Electric cars help lower emissions and fuel costs and offer drivers improved fuel economy. Given the volatility of gas prices and the general trend toward higher prices for fossil fuels, electric cars are a promising economic alternative.
Switching to an electric car involves more than just changes to your driving habits – there are updates you’ll need to make to your home and garage to prolong your car’s battery life and keep it fully charged. Here are some electric vehicle (EV) basics.
Before You Buy
It’s important to consider your lifestyle before you make the leap to an electric vehicle. Ask yourself these questions:
How far and how frequently do you drive?
Early EVs had a range of approximately 100 miles before they needed to be charged. The majority of newer electric vehicles can travel 200 to 300 miles on a single charge, and the newest Tesla model is expected to reach the 500+ mile range when it’s introduced in late 2021.
Are you prepared for the higher price tag ahead of any tax credits and incentives?
Although some incentives are available in the form of rebates at the point of purchase, federal tax credits are applied the year after you purchase your vehicle – and the credit can only be used to offset the amount of taxes owed. If you don’t owe federal income taxes, you won’t be able to take advantage of the savings.
Can your current electric service panel handle the increased load?
If you live in an older home with 100-amp service, you may need to upgrade to 200-amp service to accommodate a charging station. Keep in mind that, although you won’t be spending money at the gas pump, you’ll see higher energy costs in the form of electricity.
How extensive is the network of charging stations in your area?
Although the number of public high-speed charging stations is experiencing unprecedented growth, they are few and far between in some parts of the country, and there’s no guarantee that a charger will be available or in good working order when you arrive.
If you’ve decided that an electric vehicle is the right choice for you, here’s how to prepare your garage for the new arrival.
Selecting a Charger
Most EVs come with a Level 1 charger at the time of purchase. It delivers standard household current and comes equipped with a three-prong plug, which means you won’t need to install a dedicated electric line. However, convenience comes at a price, and that price is the time it takes. If you don’t drive more than 40 to 50 miles each day, an overnight charge should be sufficient.
Level 2 chargers cost between $300 and $1,500, but deliver 240 volts for a full charge in about three hours. You will likely need to enlist the services of a professional electrician to install this type of charging station – and at an additional cost.
If you’ve been meaning to tackle that long-overdue, this could be the perfect time. The electric vehicle itself doesn’t take up any more space than a car with a combustion engine, but you’ll need to factor in the space needed for the charging station and ensure that it’s easily accessible.
Find out whether your electricity provider offers special rate plans or rebates for electric vehicles and related equipment. Some utilities allow you to combine the charge for your vehicle charging station with that of your home, while others require a separate meter. In either case, you’ll find that many utility companies use time-of-use rates, where the cost of electricity is determined by the time of day the energy is used.
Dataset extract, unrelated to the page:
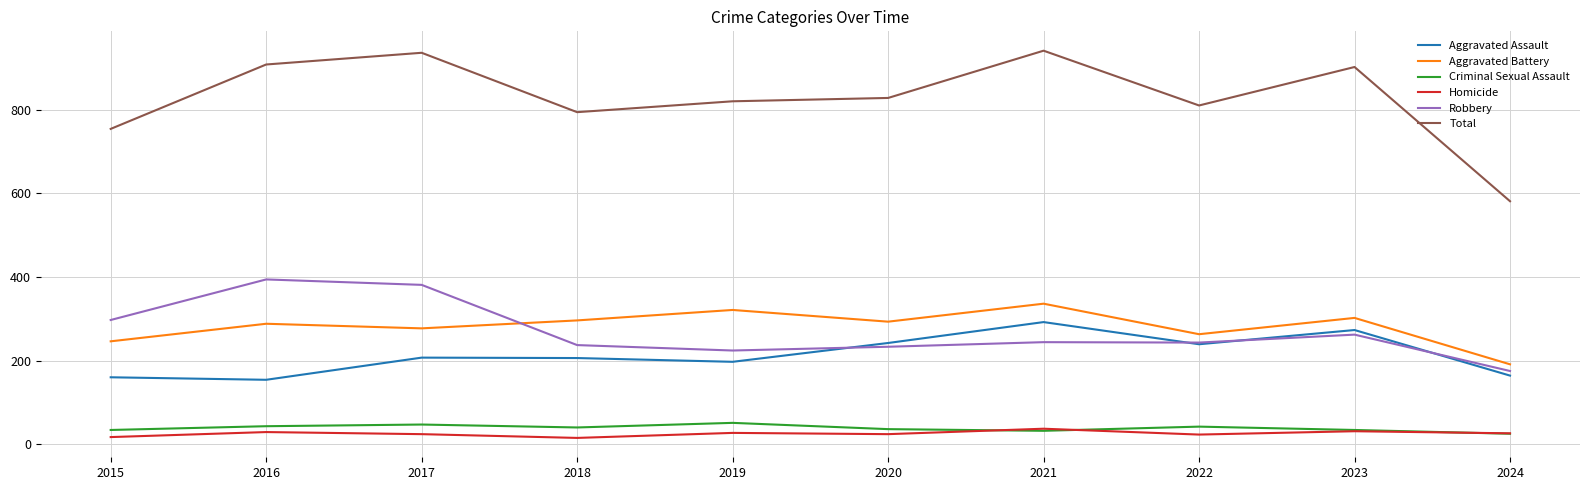

What is the lowest value of the Aggravated Assault series?

154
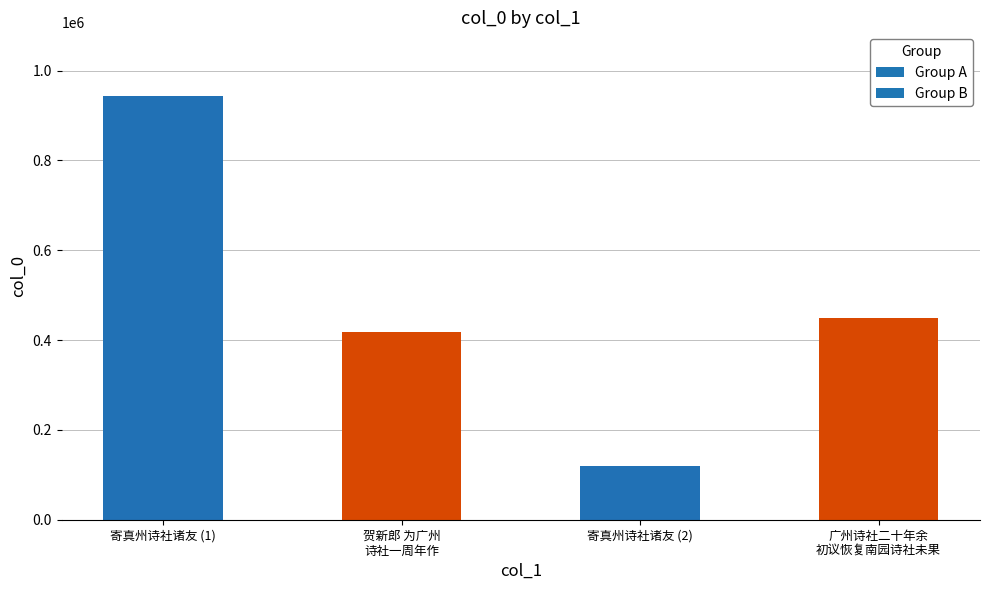

Does the chart contain stacked bars?

No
The rates are typically lowest weekends, holidays and late evening to early morning on weekdays, and higher on weekdays during the afternoon and evening.
Did You Know? Up to 80% of the energy in the battery of an EV is used to power the car.
- Electric vehicles are more affordable than ever, and almost every major automobile manufacturer offers at least one model.
- Factors to consider before purchasing an EV include the average distance you drive each day, the availability of public charging stations, and whether your existing electric panel can accommodate the increased load.
- Check with state and local governments, as well as your dealer, to learn about available rebates and incentives, as some automobile makes are no longer eligible.